In four studies beginning in 2016, study co-senior authors Gloria Choi of MIT and Jun Huh of Harvard have traced how elevated IL-17a during pregnancy acts on neural receptors in a specific region of the fetal brain to alter circuit development, leading to autism-like behavioral symptoms in mouse models. This new research is published today in Immunity.
“We’ve shown that IL-17a acting on the fetal brain can induce autism-like behavioral phenotypes such as social deficits,” said Choi, Associate Professor in The Picower Institute for Learning and Memory and Department of Brain and Cognitive Sciences at MIT. “Now we are showing that the same IL-17a in mothers, through changes in the microbiome community, produces comorbid symptoms such as a primed immune system.”
The researchers caution that the study findings are yet to be confirmed in humans, but that they do offer a hint that central nervous and immune system problems in individuals with autism-spectrum disorders share an environmental driver: maternal infection during pregnancy.
“There has been no mechanistic understanding of why patients with a neurodevelopmental disorder have a dysregulated immune system,” said Huh, an Associate Professor of Immunology at Harvard Medical School. “We’ve tied these fragmented links together. It may be that the reason is that they were exposed to this increase in inflammation during pregnancy.”
The research team first injected pregnant mice with poly(I:C), a substance that mimics viral infection. Those offspring, but not the ones of mothers in an unaffected control group, exhibited autism-like symptoms, as expected, and also gut inflammation.
To find out when the altered immune responses were developed, the team next switched mouse pups at birth so that ones born to MIA moms were reared by control moms and ones born to control moms were reared by MIA moms. Pups born to MIA moms but reared by control moms exhibited the autism symptoms but not the intestinal inflammation. I contrast, pups born to control moms but reared by MIA moms did not show autism symptoms, but did experience intestinal inflammation. These results showed that while neurodevelopment is altered before birth, the immune response is altered postnatally.
But how do MIA moms have this postnatal effect on pups? The researchers examined stool from MIA and control mice and found that the diversity of the microbial communities were significantly different.

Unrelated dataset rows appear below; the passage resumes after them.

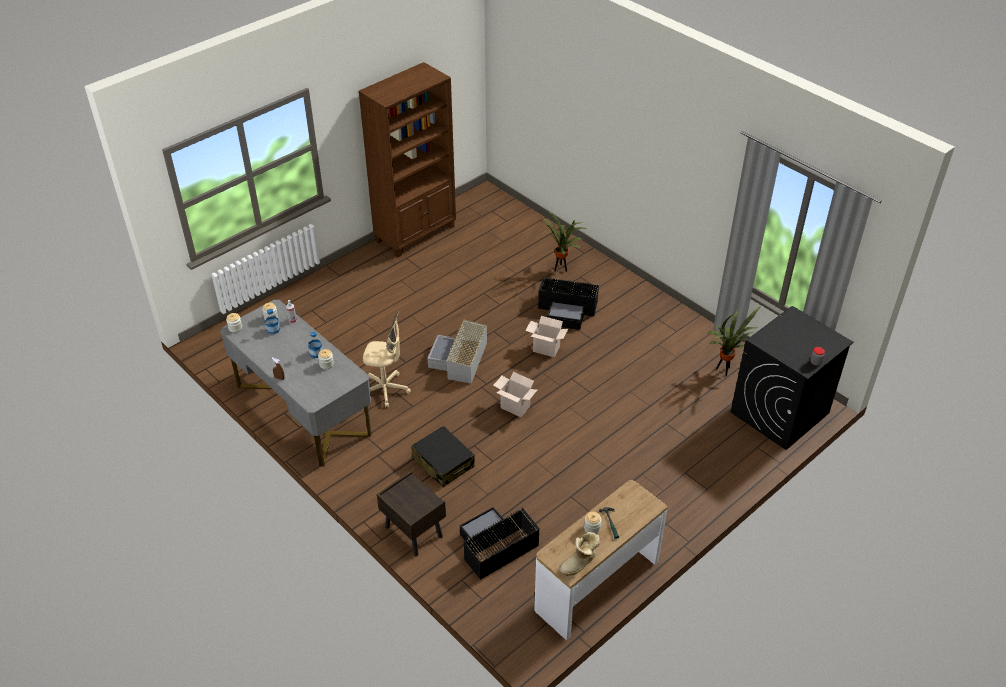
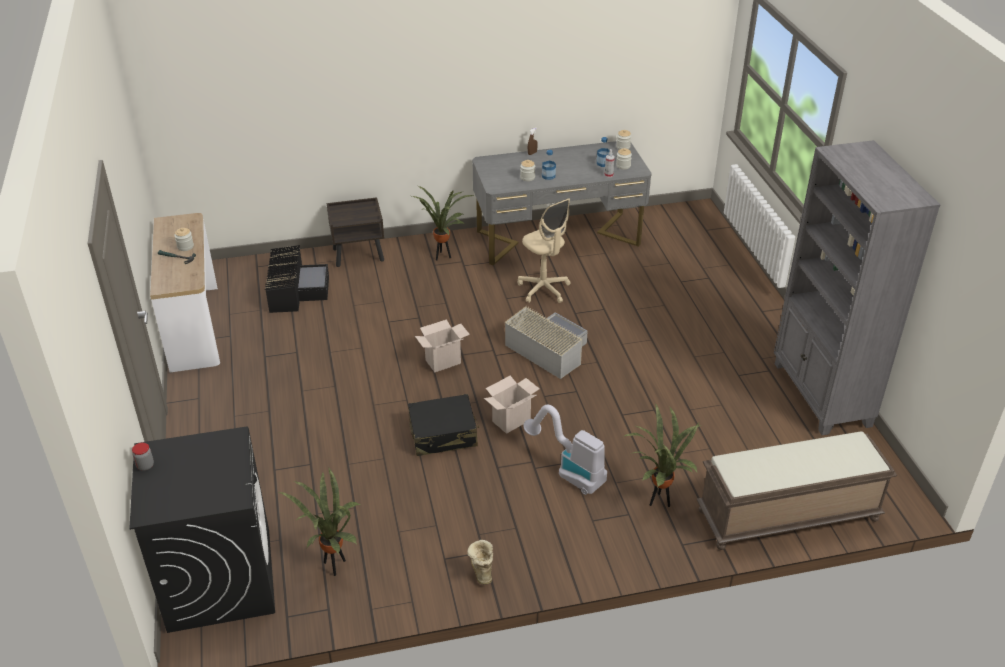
camera: 120 degrees right, 5 degrees down
brown bookcase [358,62,456,257] -> grey bookcase [774,140,940,435]
beige office chair [363,312,411,407] -> beige office chair turned 75 degrees counterclockwise [518,198,570,303]
black suitcase [411,426,475,487] -> black suitcase moved to [408,394,480,456]
black storage box [538,276,599,330] -> vacuum cleaner [523,405,607,495]
boot [559,532,600,576] -> boot moved to [467,540,493,585]
none -> potted plant [412,186,474,260]
none -> brown bench [697,432,897,550]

The team next raised a new set of female mice in a “germ-free” environment, meaning that they do not carry any microbes in or on their body. Then the scientists transplanted stool from MIA or control moms into these germ-free moms and bred them with males. Unlike with the controls, pups born to MIA-stool-transferred moms exhibited the intestinal inflammation. These results indicated that the altered microbiome of MIA moms leads to the immune priming of offspring.

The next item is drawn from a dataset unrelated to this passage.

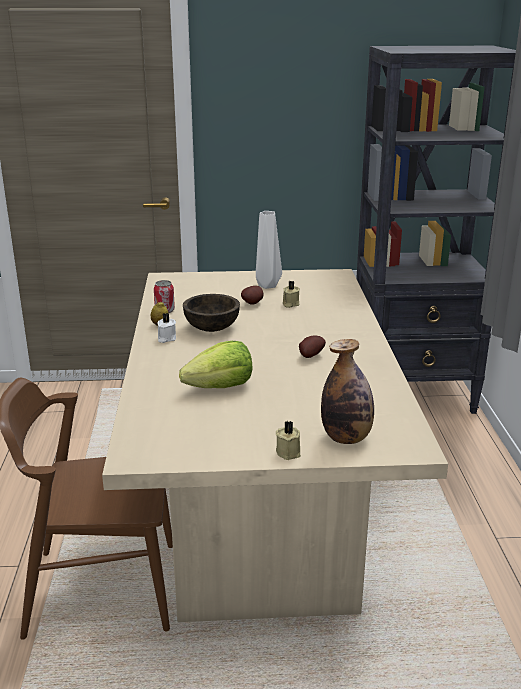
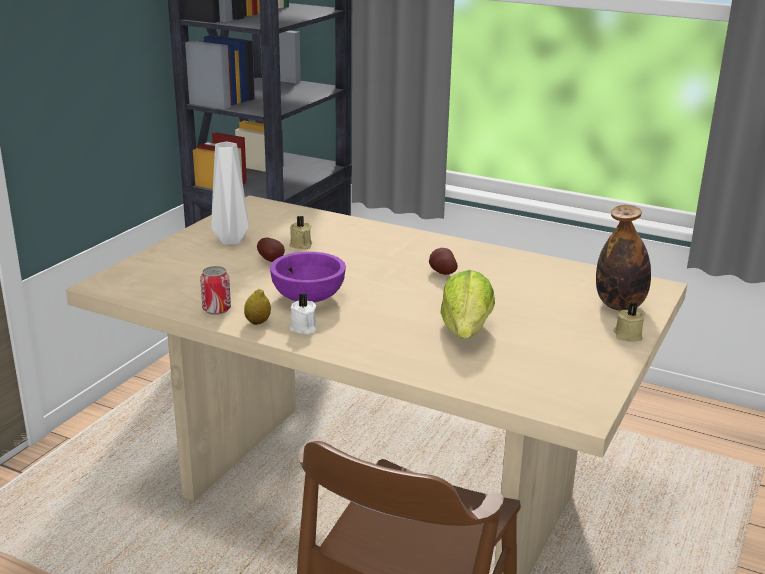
camera: 60 degrees left, 0 degrees up
brown bowl [183,294,240,332] -> purple bowl [270,252,346,303]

Among the notable differences the team measured in the intestinal inflammation response was an increase in IL-17a production. IL-17a is the same cytokine whose levels are upregulated in MIA moms. When the scientists looked at T cells from MIA-microbiome-exposed offspring vs. control offspring they found that in MIA-offspring, CD4 T cells were more likely to differentiate into Th17 cells, which release IL-17a.
“Thus, increase in IL-17a in moms during pregnancy leads to susceptibility to produce more IL-17a in offspring upon an immune challenge,” Choi said.